Beechcraft again will challenge the U.S. Air Force’s decision to award the Light Air Support (LAS) contract to Embraer and Sierra Nevada Corp., the company announced Friday.
The Air Force awarded the contract to supply Afghanistan with 20 planes on Feb. 27.
“Following our debrief with the Air Force earlier this week, we are very perplexed by this decision,” Bill Boisture, CEO of Beechcraft, wrote in a statement. “Our belief that we have the best aircraft was confirmed by the Air Force rating our aircraft ‘exceptional’ and the fact that we are the lower cost solution was confirmed by the USAF’s public award announcement.”
This is the second time in a year that the Air Force decided to award the contract to the SNC/Embraer pairing, who put forth their A-29 Super Tucano, and the second time that Beechcraft has challenged the decision.
The Air Force selected the plane early last year but was forced to recompete the program after Hawker Beechcraft lodged a formal complaint with the Government Accountability Office (GAO) and filed a lawsuit in federal court.
The Air Force relaunched the competition last April, although the Super Tucano and the AT-6 were the only competitors. The relaunching of the contract nullified the lawsuit from Hawker.
“We simply don’t understand how the Air Force can justify spending over 40 percent more — over $125 million more — for what we consider to be less capable aircraft,” said Boisture in his Friday statement. “Given our experience of last year and our continued strong concern that there are again significant errors in the process and evaluation in this competition, we are left with no recourse other than to file a protest with the GAO. The Air Force needs to make the right decision for the nation and our future allies.”
Beechcraft’s announcement was followed shortly by a statement of support from The International Association of Machinists and Aerospace Workers (IAM).

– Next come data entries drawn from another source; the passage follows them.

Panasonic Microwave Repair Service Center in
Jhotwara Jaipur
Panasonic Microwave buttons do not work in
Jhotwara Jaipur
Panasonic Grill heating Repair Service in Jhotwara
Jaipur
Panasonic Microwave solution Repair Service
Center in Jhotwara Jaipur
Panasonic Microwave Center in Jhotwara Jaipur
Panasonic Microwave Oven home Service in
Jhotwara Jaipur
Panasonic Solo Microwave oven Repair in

“I don’t know why the U.S. government is bending over backwards to accommodate Brazil in the midst of sequestration, but this is a real blow to American workers and taxpayers,” IAM President Tom Buffenbarger wrote in the statement. “The claim by Embraer that most of their plane would be ‘built in the USA’ adds insult to the injury of the 1,400 jobs that will be destroyed here at home.”
The Brazil-based Embraer has said they plan to fulfill the LAS contract with planes manufactured in a new plant located in Jacksonville, Fla. Embraer estimates the new facility will support 100 suppliers across 20 states and result in roughly 1,400 American jobs.
“This source selection followed termination of a similar award in December of 2011, after a Beechcraft protest and discovery of deficiencies in the process and documentation that could not confirm the adequacy of the previous decision in favor of SNC,” Ed Gulick, USAF spokesman, wrote in a statement. “The Air Force restarted the LAS competition in May 2012, executing the source selection with a new evaluation team, internal and external advisers and a new source selection authority. We are confident that this decision is well supported and that the offerors’ proposals were fully and fairly evaluated consistent with the evaluation criteria in the solicitation.”
Embraer and SNC released a joint statement Friday evening.
“In evaluating the competitors, the U.S. Air Force looked at three criteria, in priority order: mission capability, past performance and pricing in order to determine overall best value,” read the statement.
“The A-29 received an exceptional rating on technical capability and low-risk in all other categories. Only the A-29 Super Tucano is operational and performing light air support missions today. Its capabilities and long track record are fully known and demonstrated. The past performances of SNC and Embraer are equally strong and proven. Based on these factors we are confident the Air Force selected the A-29 as the lowest risk solution for the U.S. and its partner nations and overall best value.
We look forward to another rapid Government Accounting Office decision on Beechcraft’s protest. “
During the period the contract was recompeted, Hawker Beechcraft went through Chapter 11 bankruptcy. The company, now rebranded with just the Beechcraft name, announced its restructuring in mid-February.
At the time, Boisture praised the USAF for how it was handling the competition. The process “proceeded with a great deal of urgency, and yet care. Our interactions with the Air Force on this round of competition have been very professional.”
“I guess it’s the triumph of hope over experience,” Richard Aboulafia, an analyst with the Teal Group, said about the protest. “I don’t really know what they’re hoping to accomplish.”
“I’m just not sure what the grounds [for protest] would be,” he added. “The AT-6 is good, but the Super Tucano is heavier and more capable, and that’s obviously a key part of the selection criteria.”
“If Beechcraft is just waiting for political pressure to weigh in, the delay could just be a few months,” Aboulafia said about the protest. “But given the way things are going in terms of Afghan military requirement, it might scuttle the whole deal if requirements change or if the picture changes.”
A GAO official confirmed that the agency received the official challenge Friday, meaning GAO must issue a ruling 100 calendar days from today – on June 7th, if not sooner. During the protest, an automatic stay is put in place on the contract, although that can be overridden if it is decided the contract fulfills the best interests of the U.S.